Nine Sacred Pathways to Worship God, Part I
Posted By Denise Miller Holmes on Friday
Savvy Article #1102
In the book Sacred Pathways, Gary Thomas discusses nine ways we are created to worship and connect to God. Learning your particular ways of worship will enable you to both accept yourself the way God made you, and to accept others the way God made them.
I will post the sacred pathways, in a nutshell, in three parts. Here are the first three pathways to God:
1) Thought— Intellectuals love to serve God with their minds. I am like this. Thinking brings God close. Books and intellectual discussions cause me to rejuvenate my spirit. If you are structured like this, you can spend a long time contemplating just one Bible verse. Analytical Bible study and theology will cause the Spirit to flow. Doctrine isn’t threatening; instead, it’s liberating, and Thomas says, “They may feel closest to God when they first understand something new about Him.”If you are a Christian who feels weird because you don’t weep during sermons or get into all the talk about God’s “lavish love,” it isn’t because you don’t love God or believe He loves you—it’s because you connect through your head, and the language of emotions is not your primary language. It’s okay, you still love God, but the pathway to that love starts in your head first, then moves to your heart.
2) Nature— Naturalists, as Thomas calls them, love God in nature. Naturalists will pull off to the side of the road just to take a picture of a sunset. If you’re like this, birds singing will ring your chimes like a Tibetan monk banging a gong, and God will definitely feel close when you run through the stream laughing like a child. It’s just the way you are made.
My friend, Diane Shaw, is obviously a Naturalist. I berated the discomfort of nature at its wildest in my post I Hate Nature. Her response was gracious:
Denise,
I agree with you about the “tawdry underbelly” of nature, it is bound to show up but occasionally nature shows itself to be wonderful. I blogged about such a time. If you want to read about a special evening that God gave me go to needmorewordscs.blogspot.com. . . .

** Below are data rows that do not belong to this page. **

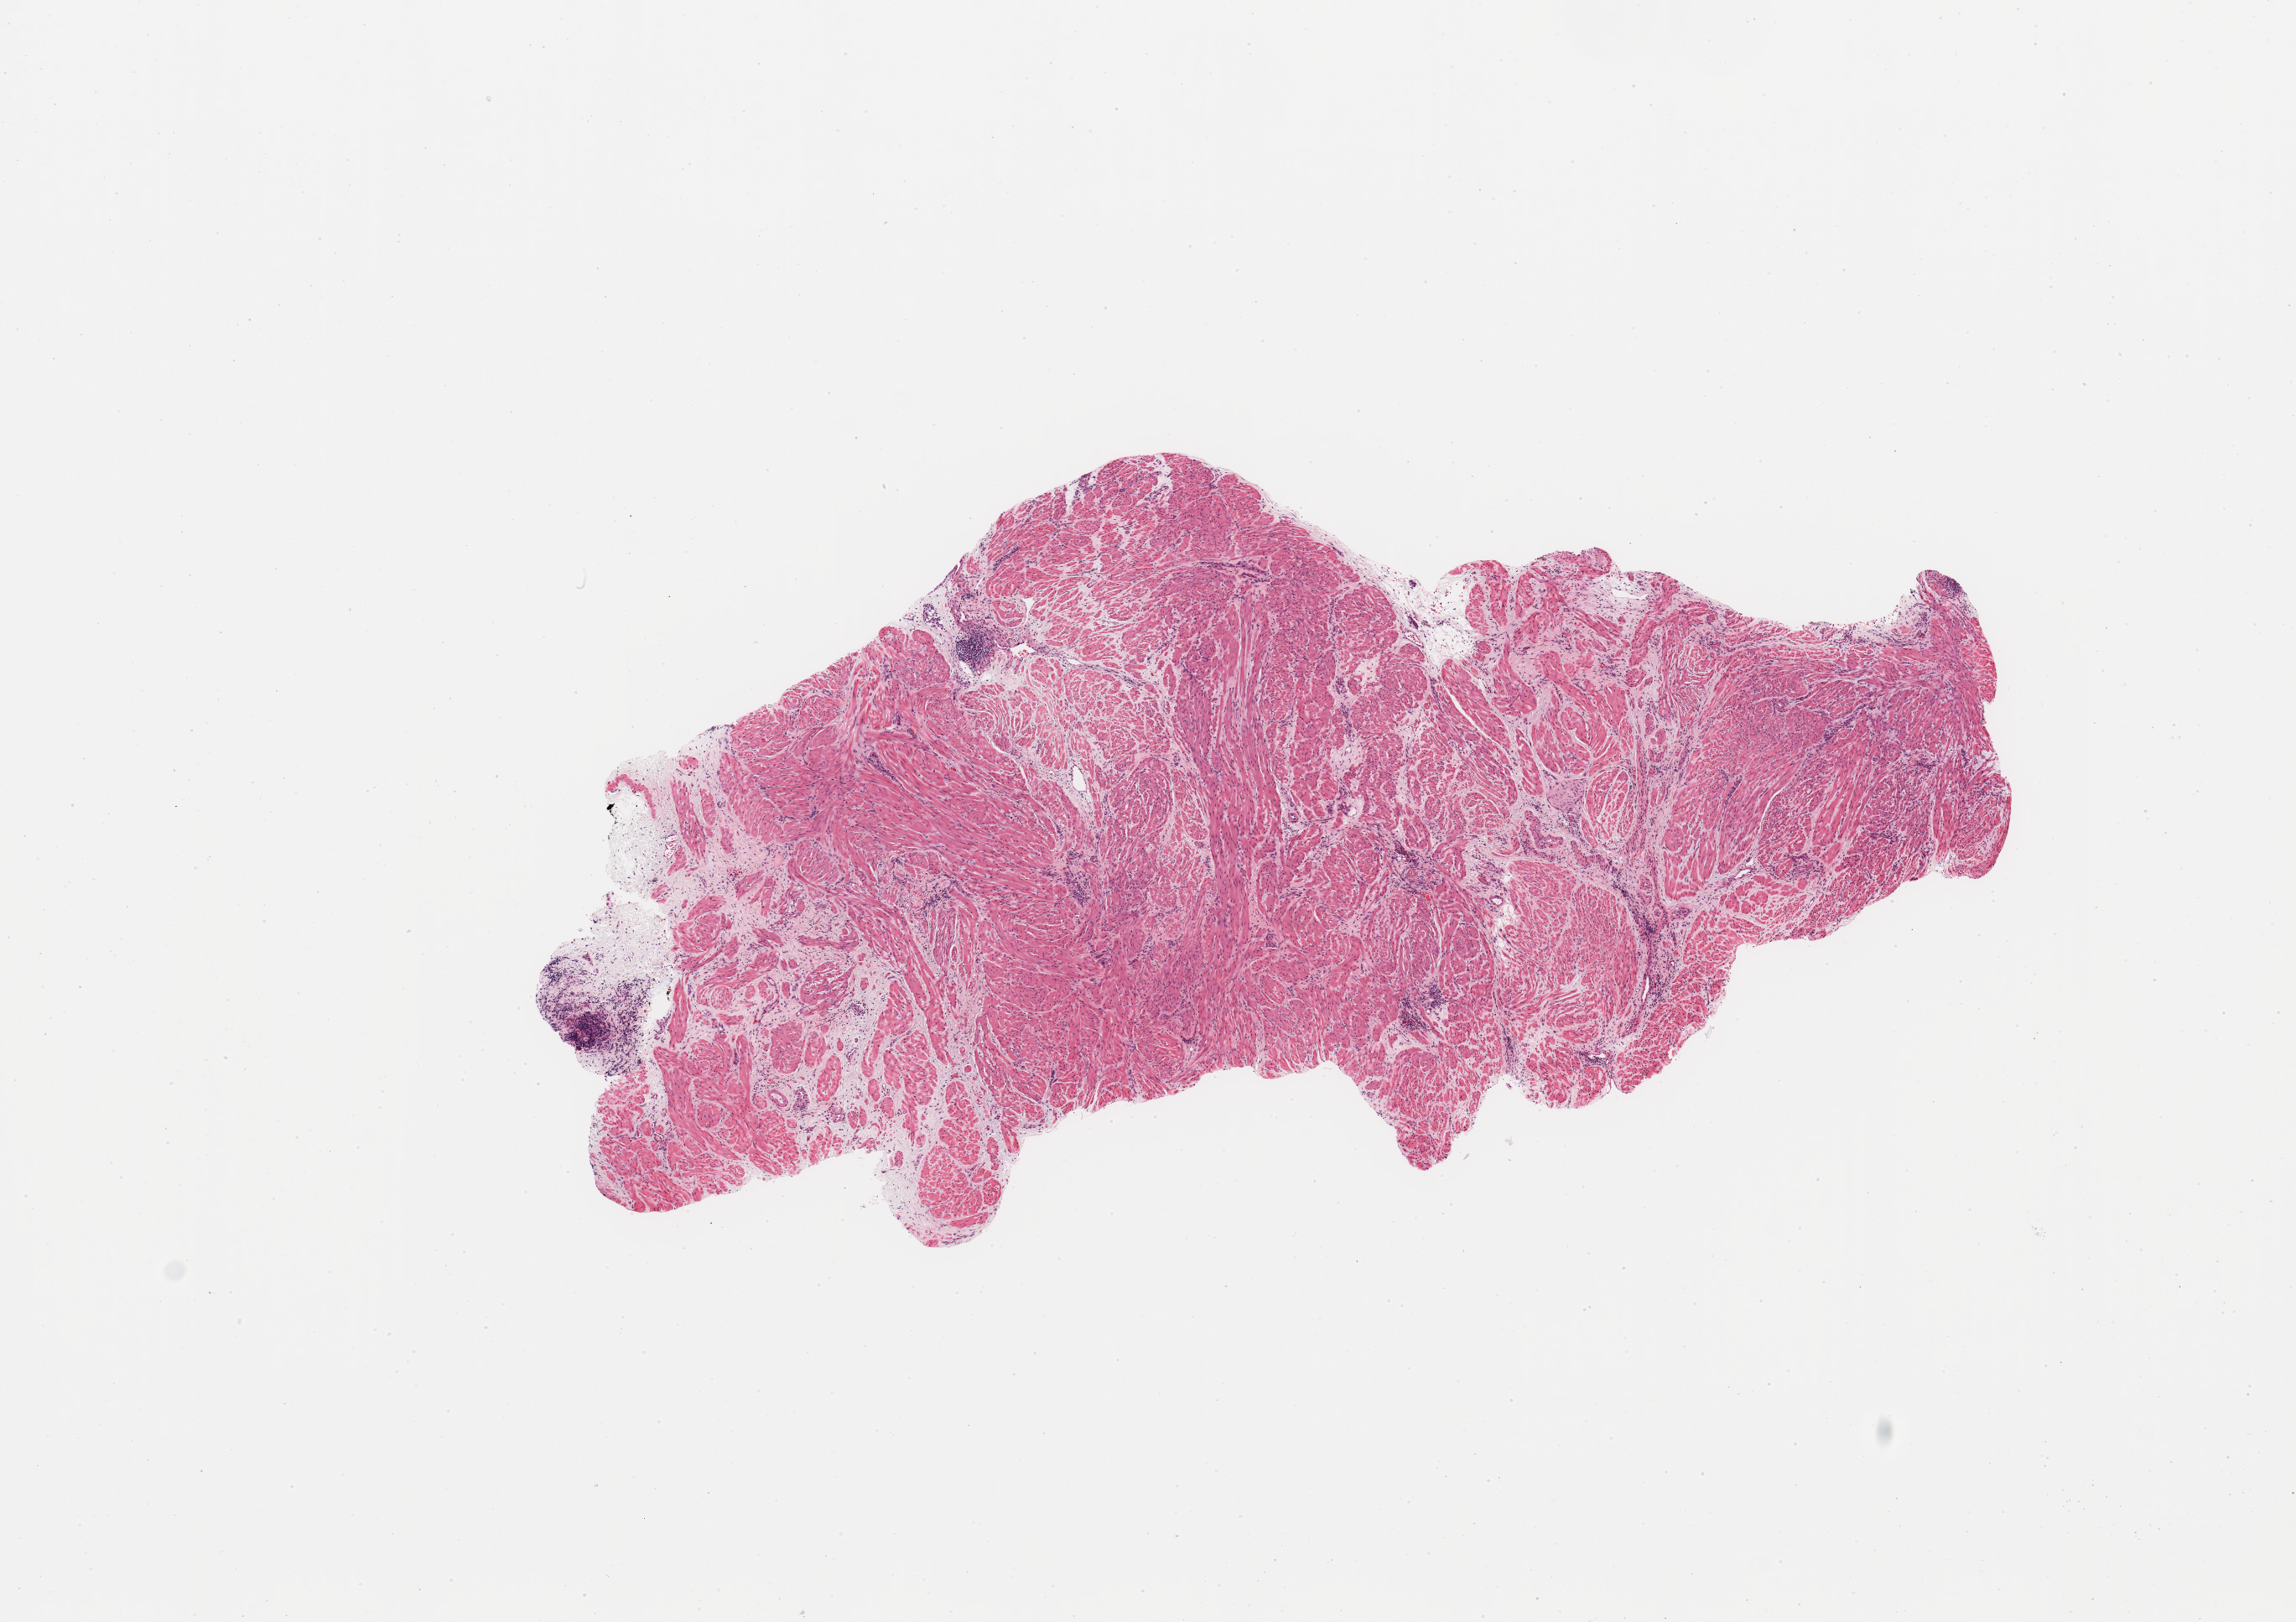
Whole-slide histology image, Hematoxylin and eosin (H&E) stained, shown as a low-resolution overview of the whole scanned area (about 10.8 x 7.6 mm), uterus, normal (non-tumour) tissue. Patient: female, age 59 years.
This section: normal (non-tumour) tissue from the same patient. Patient diagnosis: Endometrioid adenocarcinoma, NOS.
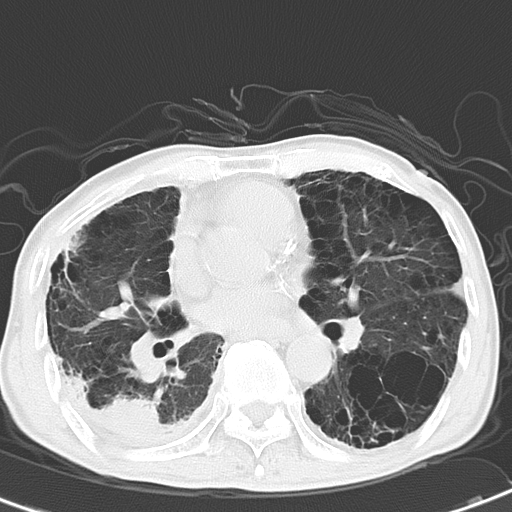
Chest CT, one axial slice; slice 23 of 51 in the series (ordered by position); lung window (W 1500 / L -600 HU); 6 mm slice thickness; 512 × 512 image matrix. Patient: male, 67 years. From the clinical record (not read from this slice): clinical TNM (as recorded): T2 N3 M1.
Annotated regions visible in this slice (bounding box drawn by a radiologist):
- lung tumour (recorded histology: adenocarcinoma): box from (x=98, y=394) to (x=166, y=447) px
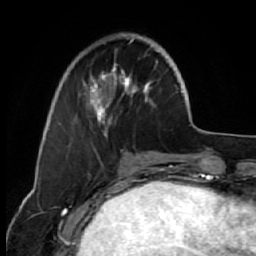
Breast MRI (dynamic contrast-enhanced), one axial slice; position 17 of 64 along the scan axis; cropped to one breast; dynamic contrast-enhanced series, time point 2 of 7 at this slice position (early post-contrast); 1.5 T; TE 2.6 ms, TR 5.7 ms; 2.5 mm slice thickness; 256 × 256 image matrix. Female patient.
Outlined on this slice (semi-automatically segmented with operator editing):
- enhancing-tissue mask used for the functional tumour volume (all voxels passing the contrast-enhancement thresholds inside the analysis volume; usually the tumour): bounding box <68,33,164,135> (left, top, right, bottom; pixels)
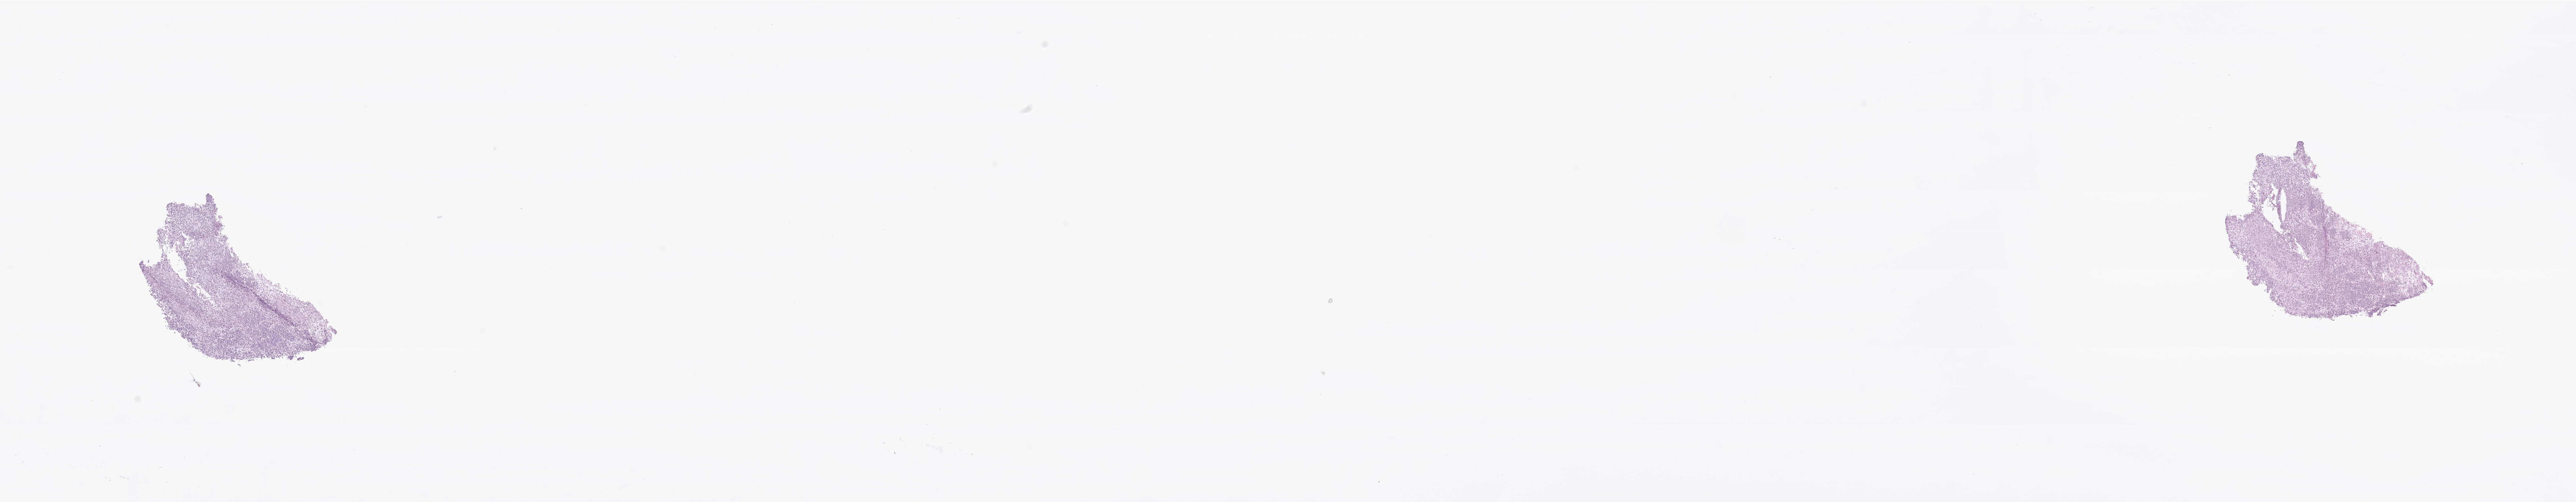
Haematoxylin and eosin whole-slide image of tumor tissue from the brain, whole scanned area (about 35.1 x 6.8 mm) shown as a low-resolution overview. Frozen section (OCT-embedded). Patient female; age 148 months (12 years 4 months).
- diagnosis (ICD-O-3 morphology term): Glioblastoma, NOS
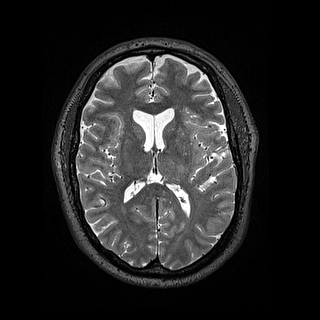
Brain MRI from a brain-tumour surgery series, one axial slice. Position 76 of 144 along the scan axis. 1.2 mm slice thickness. 320 × 320 image matrix. From the clinical record (not read from this slice): histopathology: Astrocytoma; WHO grade: 2.
Structures marked on this image (manually delineated by an expert):
- tumour: bounding box [x1, y1, x2, y2] px = [195, 155, 208, 171]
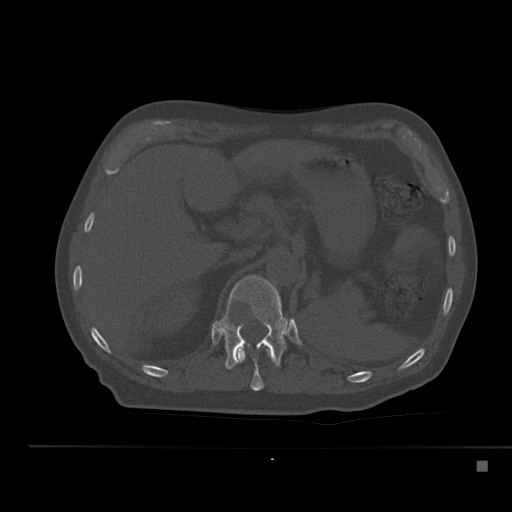
CT including the spine, one axial slice; slice 233 of 517 in the series (ordered by position); reconstruction kernel Br40s; 120 kVp; bone window (W 1800 / L 400 HU); 1.5 mm slice thickness; 512 × 512 image matrix, field of view 408 × 408 mm. Patient: male, 70 years. From the clinical record (not read from this slice): primary cancer: renal; vertebrae with lytic lesions (as recorded): T4, T6, T10, T12, L3, L4, L5.
Structures marked on this image (semi-automatic segmentation, software-assisted and operator-edited):
- T11 vertebra: box from (x=236, y=347) to (x=273, y=391) px
- T12 vertebra: (x=216, y=275)–(x=290, y=370)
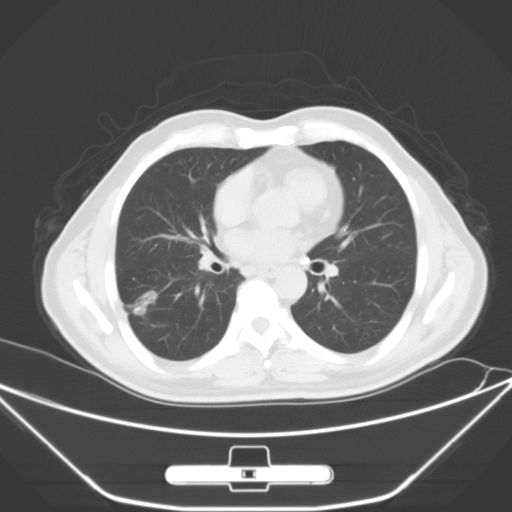
Chest CT, one axial slice; slice 29 of 62 in the series (ordered by position); lung window (W 1500 / L -600 HU); 512 × 512 image matrix, field of view 398 × 398 mm. Male patient, age 71 years. Case-level facts recorded for this patient, not image findings: clinical TNM (as recorded): T1c N0 M0; histopathological grade: G2.
Annotated regions visible in this slice (rectangle marked by the reading radiologist):
- lung tumour (recorded histology: adenocarcinoma): bounding box (x1, y1, x2, y2) in pixels: (128, 286, 166, 318)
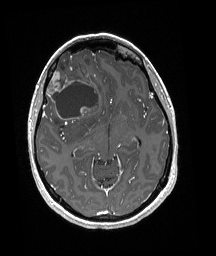
Brain MRI from a brain-tumour surgery series, one axial slice. Slice 110 of 192 in the series (ordered by position). T1-weighted post-contrast. 216 × 256 image matrix, field of view 211 × 250 mm. From the clinical record (not read from this slice): histopathology: Oligodendroglioma; WHO grade: 3; IDH mutation: yes; tumour location: Right Frontal.
Annotated regions visible in this slice (manually delineated by an expert):
- tumour: bounding box <46,51,98,125> (left, top, right, bottom; pixels)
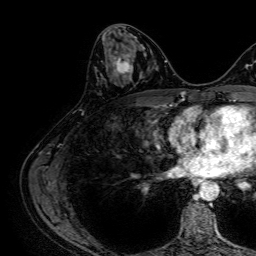
Breast MRI, one axial slice. Position 31 of 64 along the scan axis. Cropped to one breast. Dynamic contrast-enhanced series, time point 2 of 7 at this slice position (early post-contrast). 1.5 T. TE 2.6 ms, TR 5.2 ms. 2.5 mm slice thickness. 256 × 256 image matrix. Female patient.
Outlined on this slice (semi-automatically segmented with operator editing):
- enhancing-tissue mask used for the functional tumour volume (all voxels passing the contrast-enhancement thresholds inside the analysis volume; usually the tumour): bounding box <111,52,134,77> (left, top, right, bottom; pixels)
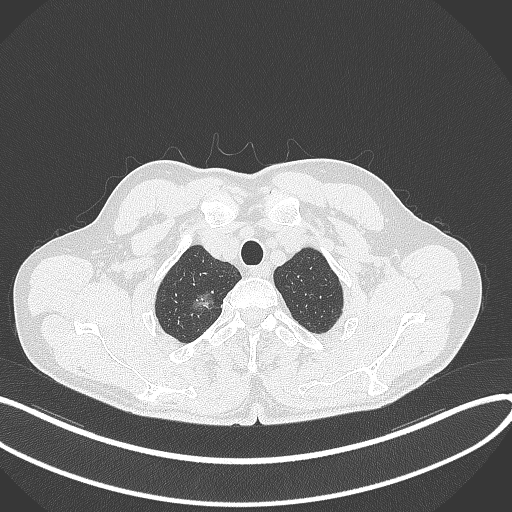
Chest CT, one axial slice; position 344 of 407 along the scan axis; reconstruction kernel B70f; lung window (W 1500 / L -600 HU); 1 mm slice thickness; 512 × 512 image matrix, field of view 400 × 400 mm. Male patient, age 58 years. Case-level facts recorded for this patient, not image findings: clinical TNM (as recorded): T1c N0 M0; histopathological grade: G1-2.
Outlined on this slice (rectangle marked by the reading radiologist):
- lung tumour (recorded histology: adenocarcinoma): bounding box (x1, y1, x2, y2) in pixels: (187, 289, 218, 318)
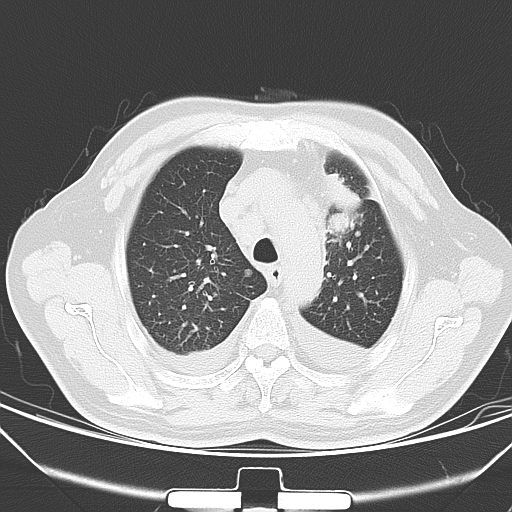
Chest CT, one axial slice. Position 49 of 66 along the scan axis. Lung window (W 1500 / L -600 HU). 5 mm slice thickness. 512 × 512 image matrix, field of view 352 × 352 mm. Patient: male, 66 years. Case-level facts recorded for this patient, not image findings: clinical TNM (as recorded): T1c N0 M0.
Structures marked on this image (bounding box drawn by a radiologist):
- lung tumour (recorded histology: adenocarcinoma): bounding box (x1, y1, x2, y2) in pixels: (324, 170, 362, 238)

Her entry Symphony of Praise is a beautiful description of communing with God through nature. The blog site is not meant to be nature themed, but Diane’s mind always seems to find its way back to experiencing God through His creation.
Naturalists. Nurtured by nature.
3) The Five Senses— Sensates worship God through their five senses. My friend Jan thinks that a large church building fund is a good thing. People should give a lot to building funds, she says, because churches should be big and gorgeous. They should have intricate stained-glass windows, beautiful draperies, and what she calls “lots of bling.” She feels this way because she connects to God through her five senses, and wants to be awed by what she sees, feels, smells, hears, and tastes. Congruently, she puts bling on herself too.
Sensates enjoy all the senses. For instance, music is important. Handel was most likely a Sensate, as he actually had chords he associated with heaven. Smell is important—old fashioned traditions such as incense help bond memories of God’s presence in the Sensate’s mind.
Touch helps the Sensate remember to pray. Thomas carried a nail around in his pocket during Resurrection Sunday season to remind him to pray for intercession and repentance. The nail was a symbol to him of Christ’s sufferings.
And Sensates would do well to incorporate taste into worship, too. Thomas suggests that sweet represent God’s goodness, and bitterness represent the unanswered prayer and a reminder for the Sensate to keep praying. He suggests thinking about the flavors every time you eat, and using taste to connect you to God.
Check in a few days for the next post: Nine Sacred Pathways to Worship God, Part II, where I’ll nutshell Activism, Tradition, and Asceticism.
You may also like: LOL with God


Thanks for featuring me in your post today.
I am looking forward to more on the Sacred Pathways.
I would not have thought of myself as a Naturalist but I certainly do see God in nature. I am so in awe of His creation. He could have made the world flat, and black and white and we wouldn’t have know anything different so we would have thought that was beautiful but he burst upon us with a feast for the eyes that never ends. Each sunrise and sunset is delicious.
Denise, I LOVED this post! I really like that book and we used it as a springboard to worshipping different ways this past weekend at the WAAWG. I love the way you explained each one.
Great post, Denise!
I like how you give us a taste of the book with a summary.
Also, you address the Creativeness in which each individual can connect creatively with our Creator.
Look forward to more….
Susan
Who is this Jan chick? Sounds like we’d have a lot in common.
I didn’t realize I was a Sansate. This is an accurate description of how I worship. I’m surprised I’m not catholic. They have the whole church bling thing down pat. When Solomon was building the temple, he did it up right.
Great article. Can’t wait to read the other installments.